* Task instructions
#1 Rewrite the passage on pinkel from "Pinkel is a" up to and including "Frisia and Friesland.", replacing "northwest Germany" with "the northwest of Germany".
#2 Extend the passage on the pinkel sausage, picking up directly after its final sentence.

* Passage provided
········

Pinkel is a smoked Kaszanka (Grützwurst), which is a type of sausage. It is eaten mainly in northwest Germany, especially the region around Oldenburg, Bremen and Osnabrück as well as in East Frisia and Friesland.

== Etymology ==
The word pinkel is East Frisian. The sausage name is thought to derive from pinkelt, meaning "little finger". Alternatively, the name could refer to the homonymous verb which means "to drip", referring to the manner in which fat drips from the sausage during smoking.

==Ingredients and uses==
Pinkel consists mainly of bacon, groats of oats or barley, beef suet, pig lard, onions, salt, pepper and other spices. The exact composition of the recipe is guarded by butchers as a trade secret and therefore varies from village to village. Pinkel with a high meat content is also described as Fleisch-Pinkel ("meat pinkel") or Oldenburger Pinkel. Pinkel is traditionally filled into the edible small intestines of pigs, although today edible artificial casings are also used.

········

* Entries supplied
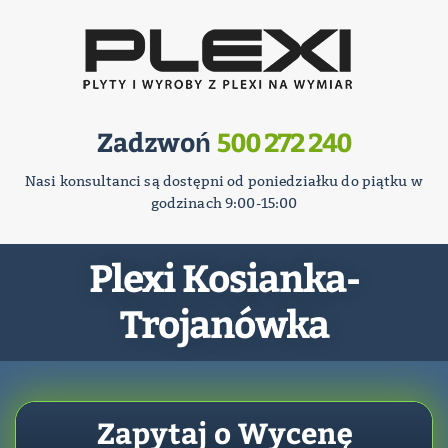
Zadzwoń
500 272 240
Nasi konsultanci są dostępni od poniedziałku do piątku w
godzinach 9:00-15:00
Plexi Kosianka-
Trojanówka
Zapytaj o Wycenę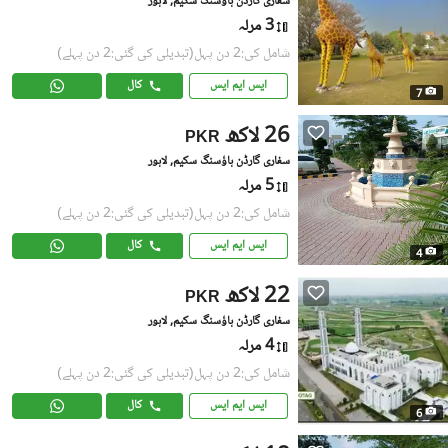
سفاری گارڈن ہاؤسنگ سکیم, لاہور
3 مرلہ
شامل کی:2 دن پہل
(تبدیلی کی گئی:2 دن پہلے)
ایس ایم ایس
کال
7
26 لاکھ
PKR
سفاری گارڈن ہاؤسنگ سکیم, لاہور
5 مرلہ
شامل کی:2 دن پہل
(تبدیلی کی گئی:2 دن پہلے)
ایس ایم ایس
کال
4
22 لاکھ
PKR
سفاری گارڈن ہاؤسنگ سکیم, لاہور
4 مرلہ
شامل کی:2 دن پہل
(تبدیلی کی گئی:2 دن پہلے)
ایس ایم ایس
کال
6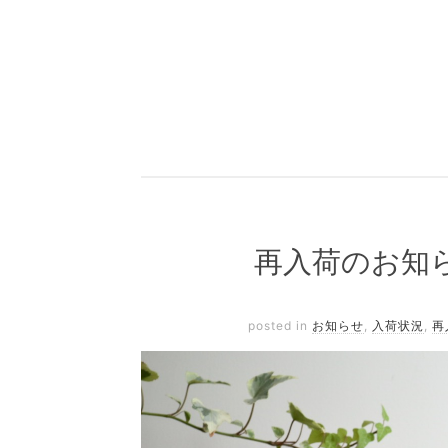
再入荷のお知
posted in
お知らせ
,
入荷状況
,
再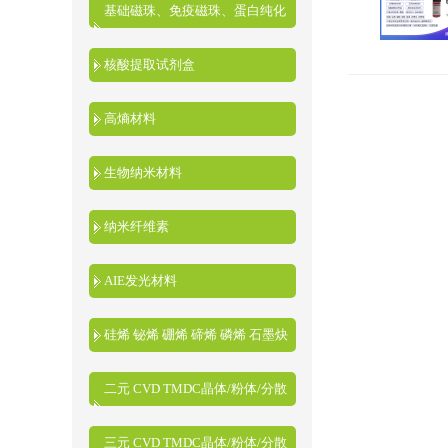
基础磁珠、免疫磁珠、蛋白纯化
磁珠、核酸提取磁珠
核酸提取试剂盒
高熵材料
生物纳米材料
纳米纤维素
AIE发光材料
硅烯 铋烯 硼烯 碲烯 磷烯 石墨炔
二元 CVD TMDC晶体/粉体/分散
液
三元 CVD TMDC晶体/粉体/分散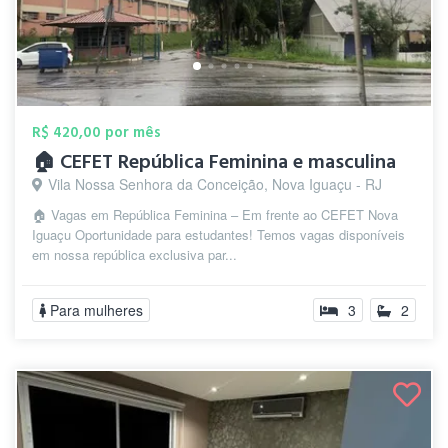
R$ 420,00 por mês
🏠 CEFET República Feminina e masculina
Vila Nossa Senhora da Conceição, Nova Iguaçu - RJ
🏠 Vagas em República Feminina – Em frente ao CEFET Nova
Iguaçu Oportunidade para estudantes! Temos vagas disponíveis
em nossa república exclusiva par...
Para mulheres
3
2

········

* Answers to the exercise
#1
Pinkel is a smoked Kaszanka (Grützwurst), which is a type of sausage. It is eaten mainly in the northwest of Germany, especially the region around Oldenburg, Bremen and Osnabrück as well as in East Frisia and Friesland.

#2
Pinkel is often eaten with kale (Grünkohl) as the dish Grünkohl mit Pinkel ("kale and pinkel"), which is a kale stew with pork belly and other sausages added to it. According to tradition, Germans would celebrate winter by taking Kohl-und-Pinkel-Touren ("kale and pinkel trips") or Grünkohlfahrt ("kale trips"), consisting of a hike followed by a meal of Grünkohl mit Pinkel and Schnaps.